The launch reflects growing demand for data infrastructure that can support enterprise AI workloads as organisations move AI agents beyond experimentation and into operational environments. Rather than relying on separate systems for databases, data lakes, and vector storage, OceanBase is positioning its platform as a unified environment for managing different data types while supporting transactional and analytical workloads.
At the core of the platform is LakeBase, OceanBase’s architecture that combines data lake storage with database capabilities to manage structured, unstructured, and vector data within a single system. The company said the approach is intended to simplify enterprise data management while maintaining consistency and real-time performance for AI applications.

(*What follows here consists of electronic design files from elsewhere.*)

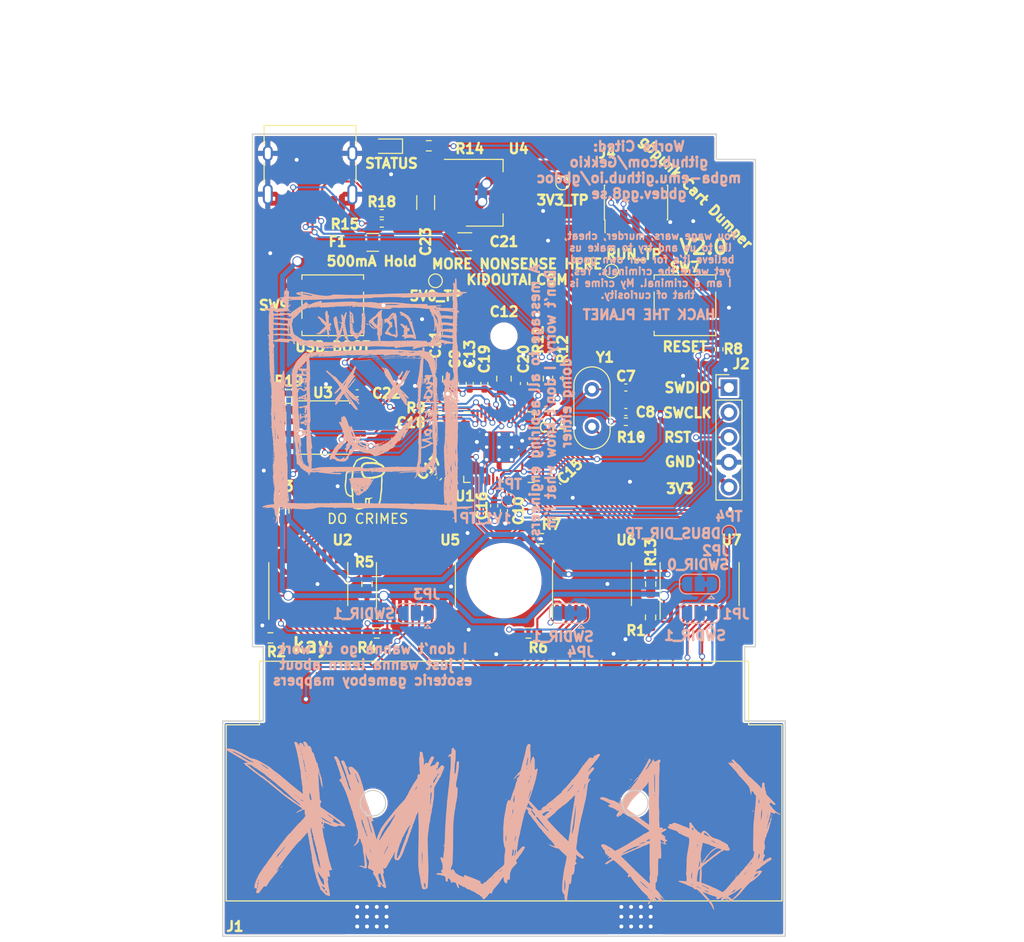
<source format=kicad_pcb>
(kicad_pcb (version 20211014) (generator pcbnew)

  (general
    (thickness 1.6)
  )

  (paper "A4")
  (title_block
    (title "GB-BRK-CART")
    (rev "v4.0")
    (company "https://gekkio.fi")
  )

  (layers
    (0 "F.Cu" signal)
    (31 "B.Cu" signal)
    (32 "B.Adhes" user "B.Adhesive")
    (33 "F.Adhes" user "F.Adhesive")
    (34 "B.Paste" user)
    (35 "F.Paste" user)
    (36 "B.SilkS" user "B.Silkscreen")
    (37 "F.SilkS" user "F.Silkscreen")
    (38 "B.Mask" user)
    (39 "F.Mask" user)
    (40 "Dwgs.User" user "User.Drawings")
    (41 "Cmts.User" user "User.Comments")
    (42 "Eco1.User" user "User.Eco1")
    (43 "Eco2.User" user "User.Eco2")
    (44 "Edge.Cuts" user)
    (45 "Margin" user)
    (46 "B.CrtYd" user "B.Courtyard")
    (47 "F.CrtYd" user "F.Courtyard")
    (48 "B.Fab" user)
    (49 "F.Fab" user)
  )

  (setup
    (stackup
      (layer "F.SilkS" (type "Top Silk Screen"))
      (layer "F.Paste" (type "Top Solder Paste"))
      (layer "F.Mask" (type "Top Solder Mask") (thickness 0.01))
      (layer "F.Cu" (type "copper") (thickness 0.035))
      (layer "dielectric 1" (type "core") (thickness 1.51) (material "FR4") (epsilon_r 4.5) (loss_tangent 0.02))
      (layer "B.Cu" (type "copper") (thickness 0.035))
      (layer "B.Mask" (type "Bottom Solder Mask") (thickness 0.01))
      (layer "B.Paste" (type "Bottom Solder Paste"))
      (layer "B.SilkS" (type "Bottom Silk Screen"))
      (copper_finish "None")
      (dielectric_constraints no)
    )
    (pad_to_mask_clearance 0)
    (pcbplotparams
      (layerselection 0x00010fc_ffffffff)
      (disableapertmacros false)
      (usegerberextensions true)
      (usegerberattributes false)
      (usegerberadvancedattributes false)
      (creategerberjobfile false)
      (svguseinch false)
      (svgprecision 6)
      (excludeedgelayer true)
      (plotframeref false)
      (viasonmask false)
      (mode 1)
      (useauxorigin false)
      (hpglpennumber 1)
      (hpglpenspeed 20)
      (hpglpendiameter 15.000000)
      (dxfpolygonmode true)
      (dxfimperialunits true)
      (dxfusepcbnewfont true)
      (psnegative false)
      (psa4output false)
      (plotreference true)
      (plotvalue false)
      (plotinvisibletext false)
      (sketchpadsonfab false)
      (subtractmaskfromsilk true)
      (outputformat 1)
      (mirror false)
      (drillshape 0)
      (scaleselection 1)
      (outputdirectory "gerbers-gbpunk-v2/")
    )
  )

  (net 0 "")
  (net 1 "Net-(C7-Pad1)")
  (net 2 "GND")
  (net 3 "Net-(C8-Pad1)")
  (net 4 "+1V1")
  (net 5 "VBUS")
  (net 6 "Net-(D1-Pad1)")
  (net 7 "+5V")
  (net 8 "/CLK")
  (net 9 "/~{WR}")
  (net 10 "/~{RD}")
  (net 11 "/~{CS}")
  (net 12 "/A0")
  (net 13 "/A1")
  (net 14 "/A2")
  (net 15 "/A3")
  (net 16 "/A4")
  (net 17 "/A5")
  (net 18 "/A6")
  (net 19 "/A7")
  (net 20 "/A8")
  (net 21 "/A9")
  (net 22 "/A10")
  (net 23 "/A11")
  (net 24 "/A12")
  (net 25 "/A13")
  (net 26 "/A14")
  (net 27 "/A15")
  (net 28 "/D0")
  (net 29 "/D1")
  (net 30 "/D2")
  (net 31 "/D3")
  (net 32 "/D4")
  (net 33 "/D5")
  (net 34 "/D6")
  (net 35 "/D7")
  (net 36 "/RST")
  (net 37 "Net-(J1-Pad31)")
  (net 38 "/SWDIO")
  (net 39 "/SWCLK")
  (net 40 "unconnected-(J4-Pad6)")
  (net 41 "unconnected-(J4-Pad7)")
  (net 42 "unconnected-(J4-Pad8)")
  (net 43 "/RUN")
  (net 44 "Net-(P1-PadA5)")
  (net 45 "/USB_DP")
  (net 46 "/USB_DM")
  (net 47 "unconnected-(P1-PadA8)")
  (net 48 "unconnected-(P1-PadB5)")
  (net 49 "unconnected-(P1-PadB8)")
  (net 50 "Net-(R1-Pad1)")
  (net 51 "/~{QSPI_CS}")
  (net 52 "/~{USB_BOOT}")
  (net 53 "Net-(R10-Pad2)")
  (net 54 "Net-(R11-Pad2)")
  (net 55 "Net-(R12-Pad2)")
  (net 56 "/QSPI_D3")
  (net 57 "/QSPI_CLK")
  (net 58 "/QSPI_D0")
  (net 59 "/QSPI_D2")
  (net 60 "/QSPI_D1")
  (net 61 "Net-(R3-Pad1)")
  (net 62 "Net-(R4-Pad1)")
  (net 63 "Net-(R5-Pad1)")
  (net 64 "Net-(R6-Pad1)")
  (net 65 "Net-(R7-Pad1)")
  (net 66 "Net-(R13-Pad1)")
  (net 67 "/CLK_L")
  (net 68 "/~{WR_L}")
  (net 69 "/~{RD_L}")
  (net 70 "/~{CS_L}")
  (net 71 "/A0_L")
  (net 72 "/A1_L")
  (net 73 "/A2_L")
  (net 74 "/A3_L")
  (net 75 "/A4_L")
  (net 76 "/A5_L")
  (net 77 "/A6_L")
  (net 78 "/A7_L")
  (net 79 "/A8_L")
  (net 80 "/A9_L")
  (net 81 "/A10_L")
  (net 82 "/A11_L")
  (net 83 "/A12_L")
  (net 84 "/A13_L")
  (net 85 "/A14_L")
  (net 86 "/A15_L")
  (net 87 "/RST_L")
  (net 88 "/D0_L")
  (net 89 "/D1_L")
  (net 90 "/D2_L")
  (net 91 "/D3_L")
  (net 92 "/D4_L")
  (net 93 "/D5_L")
  (net 94 "/D6_L")
  (net 95 "/D7_L")
  (net 96 "+3.3V")
  (net 97 "Net-(R14-Pad2)")
  (net 98 "Net-(JP1-Pad1)")
  (net 99 "Net-(JP2-Pad1)")
  (net 100 "Net-(JP3-Pad1)")
  (net 101 "Net-(JP4-Pad1)")
  (net 102 "unconnected-(R15-Pad1)")

  (footprint "Gekkio_MountingHole:MountingHole_7.2mm" (layer "F.Cu") (at 100 84.65))

  (footprint "Gekkio_MountingHole:MountingHole_2.3mm" (layer "F.Cu") (at 100 59.65))

  (footprint "Capacitor_SMD:C_0402_1005Metric_Pad0.74x0.62mm_HandSolder" (layer "F.Cu") (at 102.04 64.5 90))

  (footprint "Capacitor_SMD:C_0402_1005Metric_Pad0.74x0.62mm_HandSolder" (layer "F.Cu") (at 96.5 64.5 90))

  (footprint "Package_SO:TSSOP-24_4.4x7.8mm_P0.65mm" (layer "F.Cu") (at 120 85 90))

  (footprint "Capacitor_SMD:C_0402_1005Metric_Pad0.74x0.62mm_HandSolder" (layer "F.Cu") (at 93.28 74.03 -135))

  (footprint "Capacitor_SMD:C_0402_1005Metric_Pad0.74x0.62mm_HandSolder" (layer "F.Cu") (at 105 67.5))

  (footprint "Capacitor_SMD:C_0402_1005Metric_Pad0.74x0.62mm_HandSolder" (layer "F.Cu") (at 85 65.5))

  (footprint "Resistor_SMD:R_0402_1005Metric_Pad0.72x0.64mm_HandSolder" (layer "F.Cu") (at 93.4625 67 180))

  (footprint "Resistor_SMD:R_0603_1608Metric_Pad0.98x0.95mm_HandSolder" (layer "F.Cu") (at 115 85 -90))

  (footprint "Resistor_SMD:R_0603_1608Metric_Pad0.98x0.95mm_HandSolder" (layer "F.Cu") (at 102.5 90 180))

  (footprint "Capacitor_SMD:C_1206_3216Metric_Pad1.33x1.80mm_HandSolder" (layer "F.Cu") (at 96 50))

  (footprint "TestPoint:TestPoint_Pad_D1.0mm" (layer "F.Cu") (at 111 53))

  (footprint "Capacitor_SMD:C_0805_2012Metric_Pad1.18x1.45mm_HandSolder" (layer "F.Cu") (at 93 64 90))

  (footprint "gbpunk:sussy" (layer "F.Cu") (at 85.8 74.68))

  (footprint "Resistor_SMD:R_0603_1608Metric_Pad0.98x0.95mm_HandSolder" (layer "F.Cu")
    (tedit 5F68FEEE) (tstamp 4ed5169b-5e1a-48e2-9ca3-c11b4312e564)
    (at 103.5 64 -90)
    (descr "Resistor SMD 0603 (1608 Metric), square (rectangular) end terminal, IPC_7351 nominal with elongated pad for handsoldering. (Body size source: IPC-SM-782 page 72, https://www.pcb-3d.com/wordpress/wp-content/uploads/ipc-sm-782a_amendment_1_and_2.pdf), generated with kicad-footprint-generator")
    (tags "resistor handsolder")
    (property "Sheetfile" "gbpunk.kicad_sch")
    (property "Sheetname" "")
    (path "/00000000-0000-0000-0000-000062c844ef")
    (attr smd)
    (fp_text reference "R11" (at -4 0 90) (layer "F.SilkS")
      (effects (font (size 1 1) (thickness 0.25)))
      (tstamp bb87e423-af9e-4a3e-924d-ead36435a13f)
    )
    (fp_text value "27" (at -0.01 2.16 90) (layer "F.Fab") hide
      (effects (font (size 1 1) (thickness 0.15)))
      (tstamp e50d373d-7433-4bb0-af34-d969fef387cf)
    )
    (fp_text user "${REFERENCE}" (at 0 0 90) (layer "F.Fab")
      (effects (font (size 0.4 0.4) (thickness 0.06)))
      (tstamp 85bbe206-2257-4891-93d3-4d34257ab5e4)
    )
    (fp_line (start -0.254724 0.5225) (end 0.254724 0.5225) (layer "F.SilkS") (width 0.12) (tstamp 9ef5cff7-4494-40d4-bcf2-d94c6e8c55fe))
    (fp_line (start -0.254724 -0.5225) (end 0.254724 -0.5225) (layer "F.SilkS") (width 0.12) (tstamp e9128aa7-e53e-414e-a332-c682468eaaf0))
    (fp_line (start 1.65 0.73) (end -1.65 0.73) (layer "F.CrtYd") (width 0.05) (tstamp 481341a8-34b1-4ee9-9529-f85ab71507bd))
    (fp_line (start -1.65 -0.73) (end 1.65 -0.73) (layer "F.CrtYd") (width 0.05) (tstamp 7ed1a0aa-33cc-4f21-9227-80a3aaf398b2))
    (fp_line (start -1.65 0.73) (end -1.65 -0.73) (layer "F.CrtYd") (width 0.05) (tstamp ed602c9c-a5f0-48ad-a017-0e3e30f3735e))
    (fp_line (start 1.65 -0.73) (end 1.65 0.73) (layer "F.CrtYd") (width 0.05) (tstamp fb1c1fba-6621-45e1-975f-a7052f26dfb0))
    (fp_line (start -0.8 0.4125) (end -0.8 -0.4125) (layer "F.Fab") (width 0.1) (tstamp 416914e7-1e55-4005-92c0-6717e5475463))
    (fp_line (start 0.8 0.4125) (end -0.8 0.4125) (layer "F.Fab") (width 0.1) (tstamp 650d2f10-49d6-41cb-813f-04938ef1bdd8))
    (fp_line (start -0.8 -0.4125) (end 0.8 -0.4125) (laye
... [2810556 chars truncated]
</source>
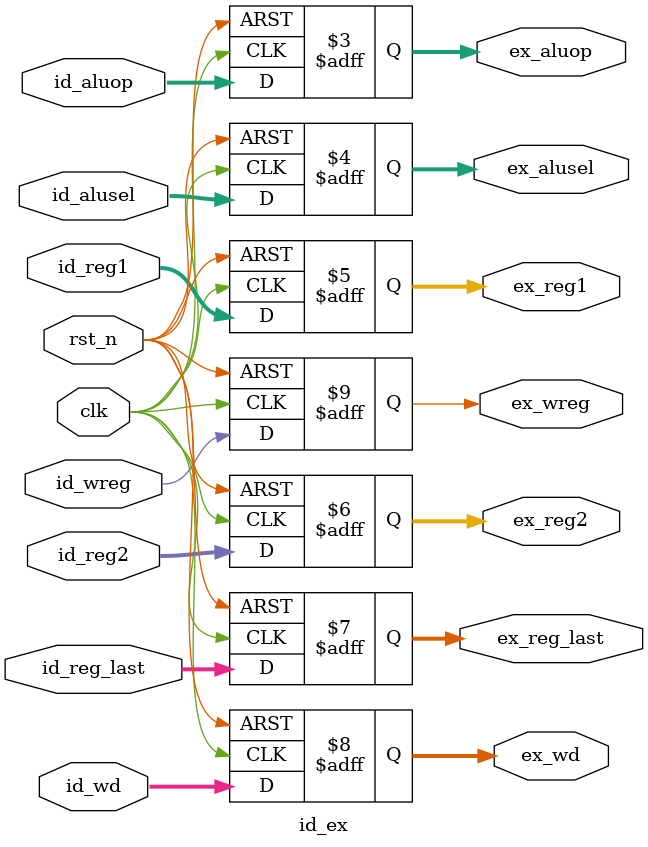
<source format=v>
`timescale 1ns / 1ps


module id_ex(
        input                clk,
        input                rst_n,
        
        input [6:0]          id_aluop,
        input [2:0]          id_alusel,
        input [31:0]         id_reg1,
        input [31:0]         id_reg2,
		input [31:0]         id_reg_last, //**
        input [4:0]          id_wd,
        input                id_wreg,               //Ä¿µÄ¼Ä´æÆ÷Ê¹ÄÜ
        
        output reg [6:0]     ex_aluop,
        output reg [2:0]     ex_alusel,
        output reg [31:0]    ex_reg1,
        output reg [31:0]    ex_reg2,
		output reg [31:0]    ex_reg_last, //**
        output reg [4:0]     ex_wd,
        output reg           ex_wreg
		
    );
    
always @ (posedge clk or negedge rst_n) begin
    if(~rst_n) begin
        ex_aluop <= 0;
        ex_alusel <= 0;
        ex_reg1 <= 0;
        ex_reg2 <= 0;
		ex_reg_last <= 0;//**
		ex_wd <= 0;
        ex_wreg <= 0;
    end
    else begin
        ex_aluop <= id_aluop;
        ex_alusel <= id_alusel;
        ex_reg1 <= id_reg1;
        ex_reg2 <= id_reg2;
		ex_reg_last <= id_reg_last;//**
        ex_wd <= id_wd;
        ex_wreg <= id_wreg;
    end
end
endmodule

</source>
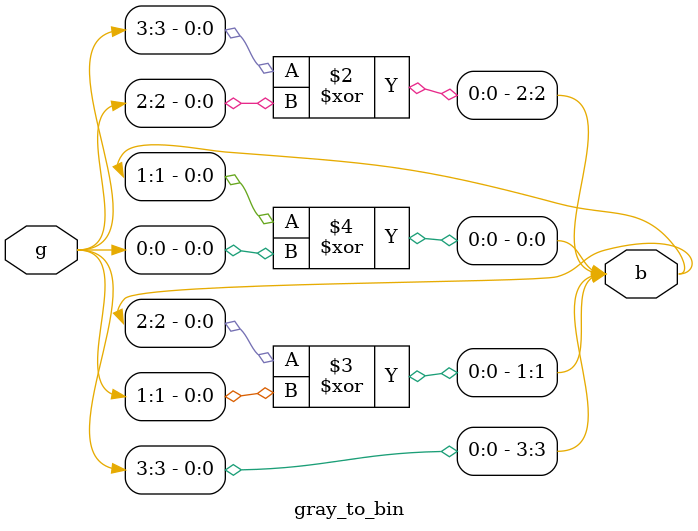
<source format=v>
module gray_to_bin(
input [3:0] g,
output reg [3:0] b
);

always @(*) begin 
     b[3] = g[3];
     b[2] = b[3] ^ g[2];
     b[1] = b[2] ^ g[1];
     b[0] = b[1] ^ g[0];
end
endmodule

</source>
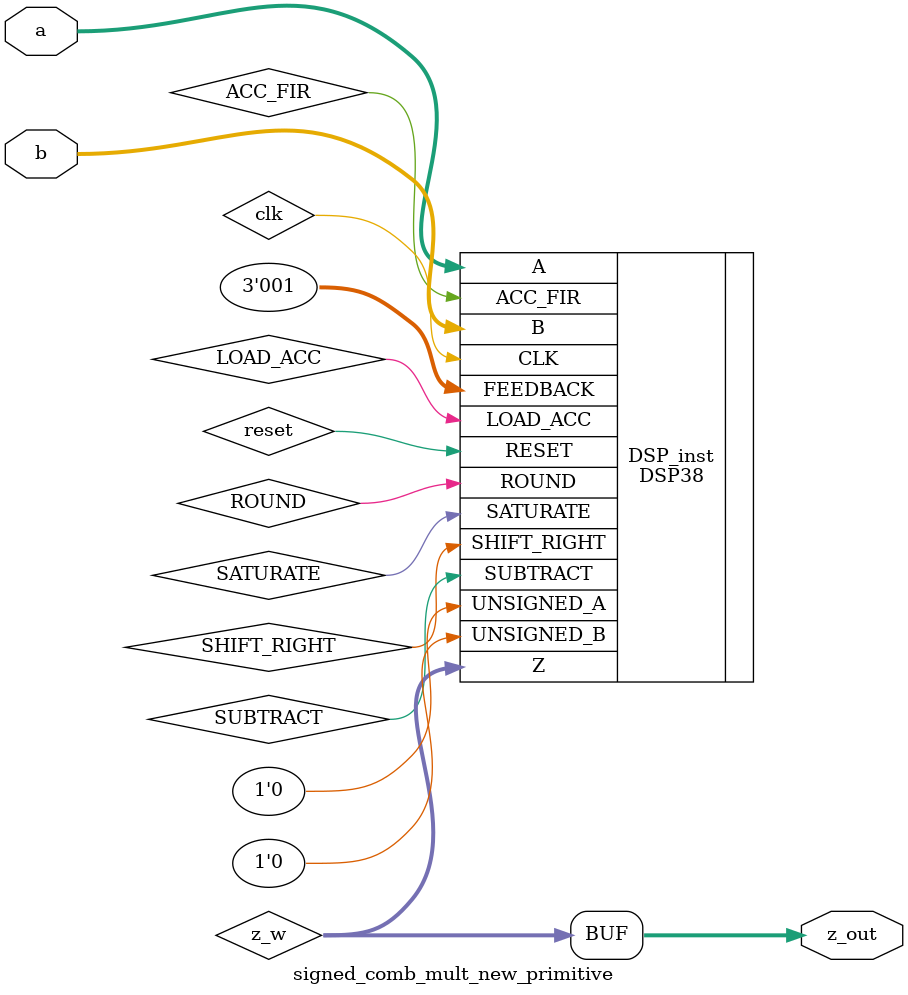
<source format=v>
module signed_comb_mult_new_primitive (
	input  wire [19:0] a,
    input  wire [17:0] b,
    output wire [37:0] z_out
    );

    parameter [79:0] MODE_BITS = 80'd0;
   
    wire [37:0] z_w;

DSP38 #(
  .DSP_MODE("MULTIPLY"), // DSp arithmetic mode (MULTIPLY/MULTIPLY_ADD_SUB/MULTIPLY_ACCUMULATE)
  .COEFF_0(20'h00000), // 20-bit A input coefficient 0
  .COEFF_1(20'h00000), // 20-bit A input coefficient 1
  .COEFF_2(20'h00000), // 20-bit A input coefficient 2
  .COEFF_3(20'h00000), // 20-bit A input coefficient 3
  .OUTPUT_REG_EN("FALSE"), // Enable output register (TRUE/FALSE)
  .INPUT_REG_EN("FALSE") // Enable input register (TRUE/FALSE)
) DSP_inst(
  .A(a), // 20-bit data input for multipluier or accumulator loading
  .B(b), // 18-bit data input for multiplication
  .ACC_FIR(ACC_FIR), // 6-bit left shift A input
  .Z(z_w), // 38-bit data output
  .CLK(clk), // Clock
  .RESET(reset), // None
  .FEEDBACK(3'd1), // 3-bit feedback input selects coefficient
  .LOAD_ACC(LOAD_ACC), // Load accumulator input
  .SATURATE(SATURATE), // Saturate enable
  .SHIFT_RIGHT(SHIFT_RIGHT), // 6-bit Shift right
  .ROUND(ROUND), // Round
  .SUBTRACT(SUBTRACT), // Add or subtract
  .UNSIGNED_A (1'b0), // Selects signed or unsigned data for A input
  .UNSIGNED_B (1'b0) 
);
    assign z_out = z_w;

endmodule




</source>
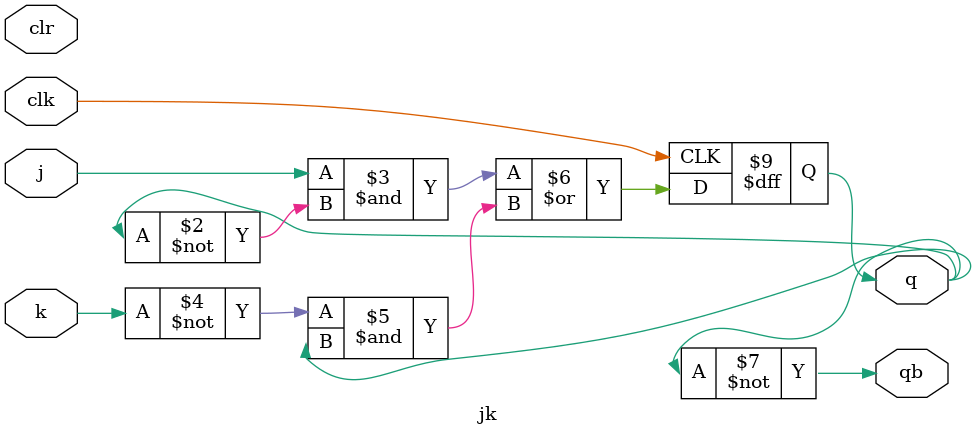
<source format=v>
`timescale 1ns / 1ps
module jk(q,qb,j,k,clk, clr);
output q, qb;
input clk;
input clr;
input j, k;
reg q;
initial
q=0;

always@(negedge clk)
begin
q= (j & (~q)) | ((~k) & q);

end
assign qb=~q;


endmodule

</source>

The release also includes DataStudio, a platform for data ingestion, governance, orchestration, and semantic modelling, and DataPilot, a natural language-powered business intelligence tool that enables users to generate reports, dashboards, and data insights without requiring technical expertise.
OceanBase said the platform is designed to address a common challenge facing enterprise AI deployments: while advances in large language models have improved reasoning capabilities, many organisations continue to struggle with providing AI systems access to consistent, governed, and up-to-date enterprise data. The company argues that conventional data architectures, which often separate transactional databases, data lakes, and vector stores, can make this process more complex.
According to OceanBase, organisations using the platform can reduce total cost of ownership by between 30% and 50% compared with traditional architectures. The company cited deployments at Ant Group’s AQ (Ant A-Fu) and Lingguang AI platforms, as well as enterprise customers including Lalamove, China Unicom, and Trip.com, which use OceanBase to support retrieval-augmented generation (RAG), hybrid search, and other AI-driven applications.
“As AI moves from answering questions to taking actions, databases must evolve from systems of record into trusted context engines for AI,” said Charlie Yang, Chief Technology Officer of OceanBase. “OceanBase AI Database is not about stitching together a data lake and database. It is about bringing multimodal data, real-time serving, transaction consistency, and open compute into a single architecture.”